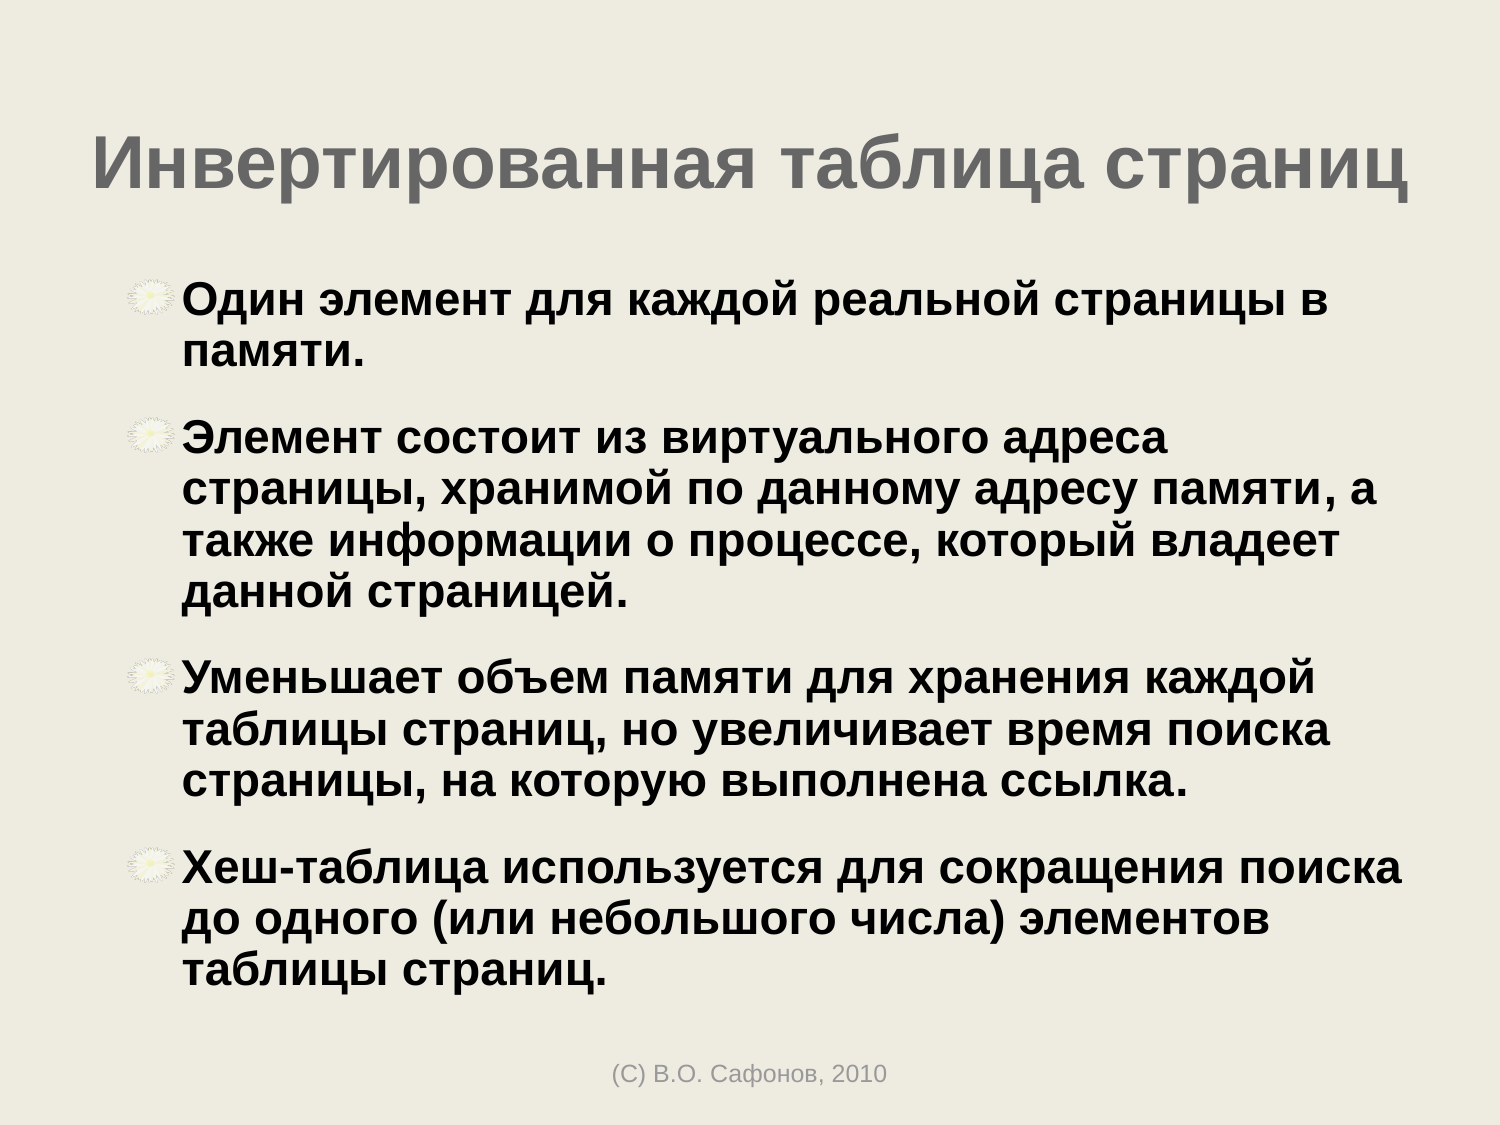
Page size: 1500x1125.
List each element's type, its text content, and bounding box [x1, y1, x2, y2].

picture [127, 279, 175, 315]
footer (C) В.О. Сафонов, 2010 [512, 1042, 988, 1103]
picture [127, 658, 175, 694]
title Инвертированная таблица страниц [74, 49, 1426, 268]
picture [127, 847, 175, 883]
picture [127, 417, 175, 453]
list Один элемент для каждой реальной страницы в памяти. Элемент состоит из виртуального адреса страницы, хранимой по данному адресу памяти, а также информации о процессе, который владеет данной страницей. Уменьшает объем памяти для хранения каждой таблицы страниц, но увеличивает время поиска страницы, на которую выполнена ссылка. Хеш-таблица используется для сокращения поиска до одного (или небольшого числа) элементов таблицы страниц. [112, 267, 1424, 1012]
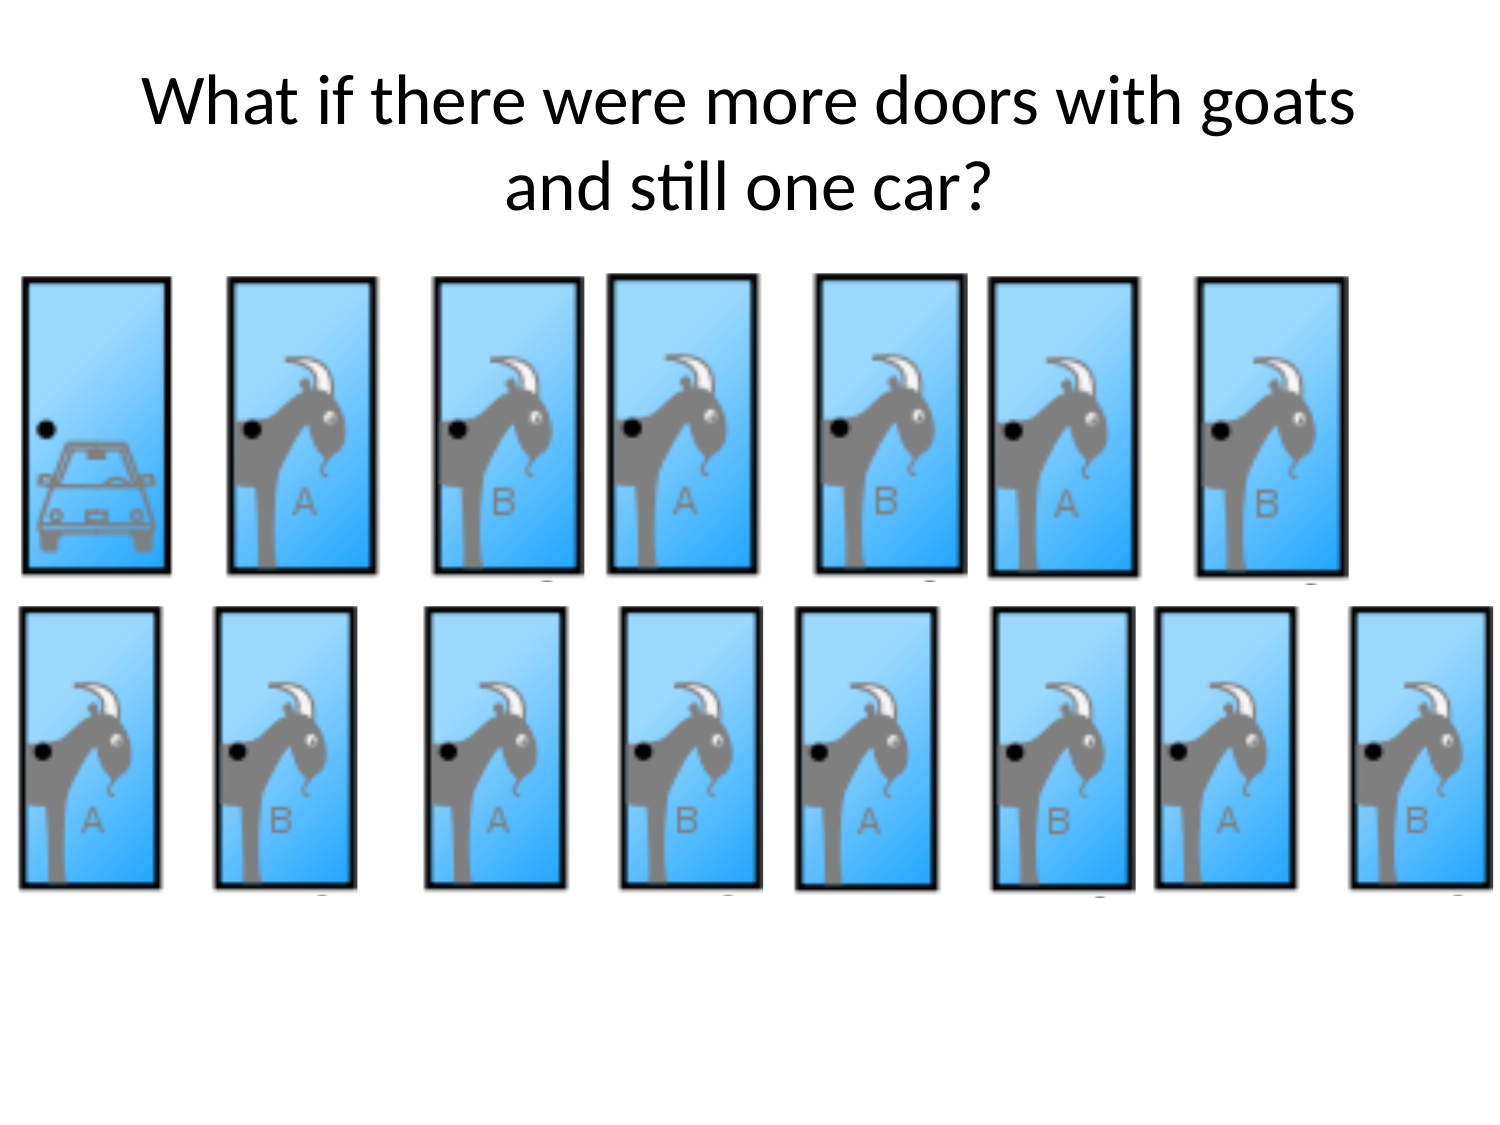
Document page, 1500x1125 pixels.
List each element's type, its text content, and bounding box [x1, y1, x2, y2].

title What if there were more doors with goats and still one car? [75, 45, 1425, 233]
picture [586, 272, 1349, 585]
picture [0, 606, 358, 896]
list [20, 275, 582, 582]
picture [405, 606, 764, 896]
picture [775, 605, 1494, 898]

*-*-*

§ Problem to work on:
Copy the entries above verbatim. Pictures do not belong in the copy.

§ Answer section:
Page size: 1500x1125.
List each element's type, its text content, and bounding box [x1, y1, x2, y2].

picture [127, 279, 175, 315]
footer (C) В.О. Сафонов, 2010 [512, 1042, 988, 1103]
picture [127, 658, 175, 694]
title Инвертированная таблица страниц [74, 49, 1426, 268]
picture [127, 847, 175, 883]
picture [127, 417, 175, 453]
list Один элемент для каждой реальной страницы в памяти. Элемент состоит из виртуального адреса страницы, хранимой по данному адресу памяти, а также информации о процессе, который владеет данной страницей. Уменьшает объем памяти для хранения каждой таблицы страниц, но увеличивает время поиска страницы, на которую выполнена ссылка. Хеш-таблица используется для сокращения поиска до одного (или небольшого числа) элементов таблицы страниц. [112, 267, 1424, 1012]
Document page, 1500x1125 pixels.
List each element's type, its text content, and bounding box [x1, y1, x2, y2].

title What if there were more doors with goats and still one car? [75, 45, 1425, 233]
picture [586, 272, 1349, 585]
picture [0, 606, 358, 896]
list [20, 275, 582, 582]
picture [405, 606, 764, 896]
picture [775, 605, 1494, 898]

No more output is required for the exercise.